3. The altercation between St. Anna and her maid Judith I have never met with but once, in the series by Luini (Milan, Brera), where the disconsolate figure and expression of St. Anna are given with infinite grace and sentiment.

4. “The meeting of Joachim and Anna before the golden gate.” This is one of the most important subjects. It has been treated by the very early artists with much naiveté, and in the later examples with infinite beauty and sentiment ; and, which is curious, it has been idealized into a devotional subject, and treated apart. The action is in itself extremely simple. The husband and wife affectionately and joyfully embrace each other. In the background is seen a gate, richly ornamented. Groups of spectators and attendants are sometimes, not always, introduced.

In the composition of Albert Dürer [series, “Life of the Virgin “] nothing can be more homely, hearty, and conjugal. A burly fat man, who looks on with a sort of wondering amusement in his face, appears to be a true and animated transcript from nature, as true as Ghirlandajo’s attendant figures — but how different what a contrast between the Florentine citizen and the German burgher ? In the simpler composition by Taddeo Gaddi, St. Anna is attended by three women, among whom the maid Judith is conspicuous, and behind Joachim is one of his shepherds. In two compartments of a small altar-piece (which probably represented in the centre the Nativity of the Virgin) I found on one side the story of St. Joachim, on the other the story of St. Anna. (Collection of Lord Northwick.)

The Franciscans, those enthusiastic defenders of the Immaculate Conception, were the authors of a fantastic idea, that the birth of the Virgin was not only immaculate, but altogether miraculous, and that she owed her being to the joyful kiss which Joachim gave his wife when they met at the gate. Of course the Church gave no countenance to this strange poetical fiction, but it certainly modified some of the representations : for example, there is a picture by Vittore Carpaccio [in the Venice Academy], wherein St.
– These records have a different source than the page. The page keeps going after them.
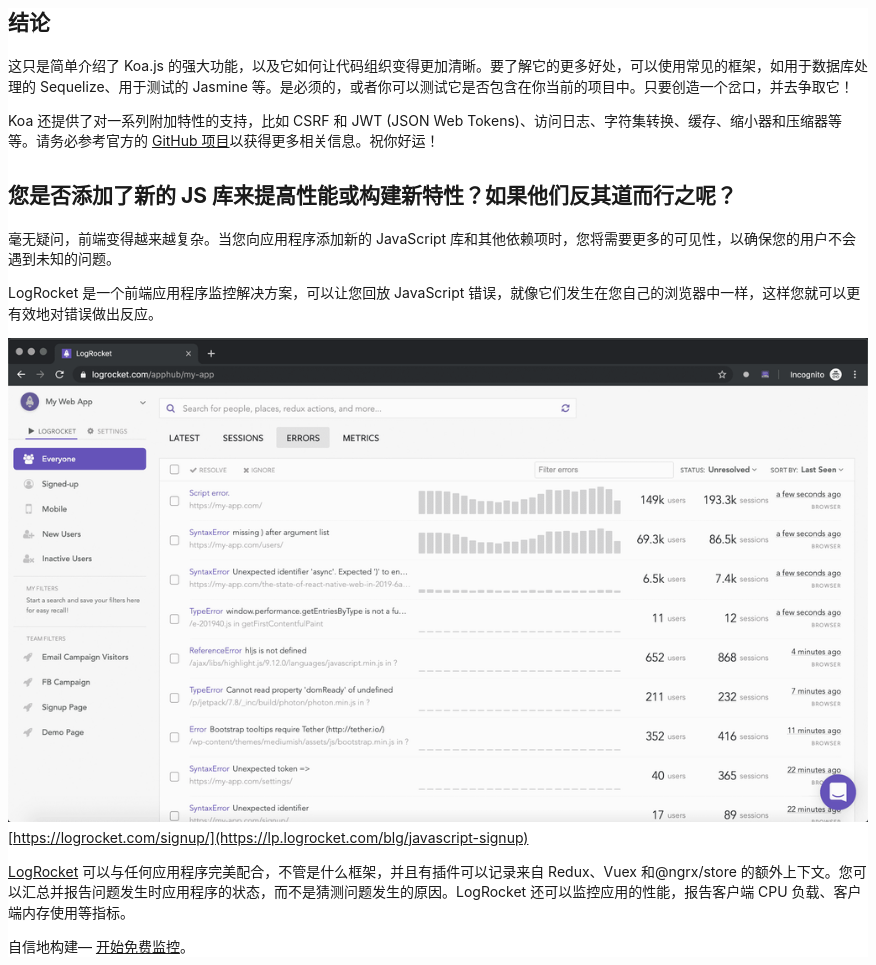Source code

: ## 结论

这只是简单介绍了 Koa.js 的强大功能，以及它如何让代码组织变得更加清晰。要了解它的更多好处，可以使用常见的框架，如用于数据库处理的 Sequelize、用于测试的 Jasmine 等。是必须的，或者你可以测试它是否包含在你当前的项目中。只要创造一个岔口，并去争取它！

Koa 还提供了对一系列附加特性的支持，比如 CSRF 和 JWT (JSON Web Tokens)、访问日志、字符集转换、缓存、缩小器和压缩器等等。请务必参考官方的 [GitHub 项目](https://github.com/koajs)以获得更多相关信息。祝你好运！

## 您是否添加了新的 JS 库来提高性能或构建新特性？如果他们反其道而行之呢？

毫无疑问，前端变得越来越复杂。当您向应用程序添加新的 JavaScript 库和其他依赖项时，您将需要更多的可见性，以确保您的用户不会遇到未知的问题。

LogRocket 是一个前端应用程序监控解决方案，可以让您回放 JavaScript 错误，就像它们发生在您自己的浏览器中一样，这样您就可以更有效地对错误做出反应。

[![LogRocket Dashboard Free Trial Banner](img/e8a0ab42befa3b3b1ae08c1439527dc6.png)](https://lp.logrocket.com/blg/javascript-signup)[https://logrocket.com/signup/](https://lp.logrocket.com/blg/javascript-signup)

[LogRocket](https://lp.logrocket.com/blg/javascript-signup) 可以与任何应用程序完美配合，不管是什么框架，并且有插件可以记录来自 Redux、Vuex 和@ngrx/store 的额外上下文。您可以汇总并报告问题发生时应用程序的状态，而不是猜测问题发生的原因。LogRocket 还可以监控应用的性能，报告客户端 CPU 负载、客户端内存使用等指标。

自信地构建— [开始免费监控](https://lp.logrocket.com/blg/javascript-signup)。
Joachim and Anna tenderly embrace. On one side stands St. Louis of Toulouse as bishop ; on the other St. Ursula with her standard, whose presence turns the incident into a religious mystery. In another picture, painted by Ridolfo Ghirlandajo, we have a still more singular and altogether mystical treatment. In the centre St. Joachim and St. Anna embrace ; behind St. Joachim stands St. Joseph with his lily wand and a book ; behind St. Anna, the Virgin Mary (thus represented as existing before she was born), and beyond her St. Laurence ; in the corner is seen the head of the votary, a Servite monk ; above all, the Padre Eterno holds an open book with the Alpha and Omega. This singular picture was dedicated and placed over the high altar of the Conception in the church of the Servi, who, under. the title of Serviti di Maria,, were dedicated to the especial service of the Virgin Mary. (Vide Legends of the Monastic Orders, p. 232.)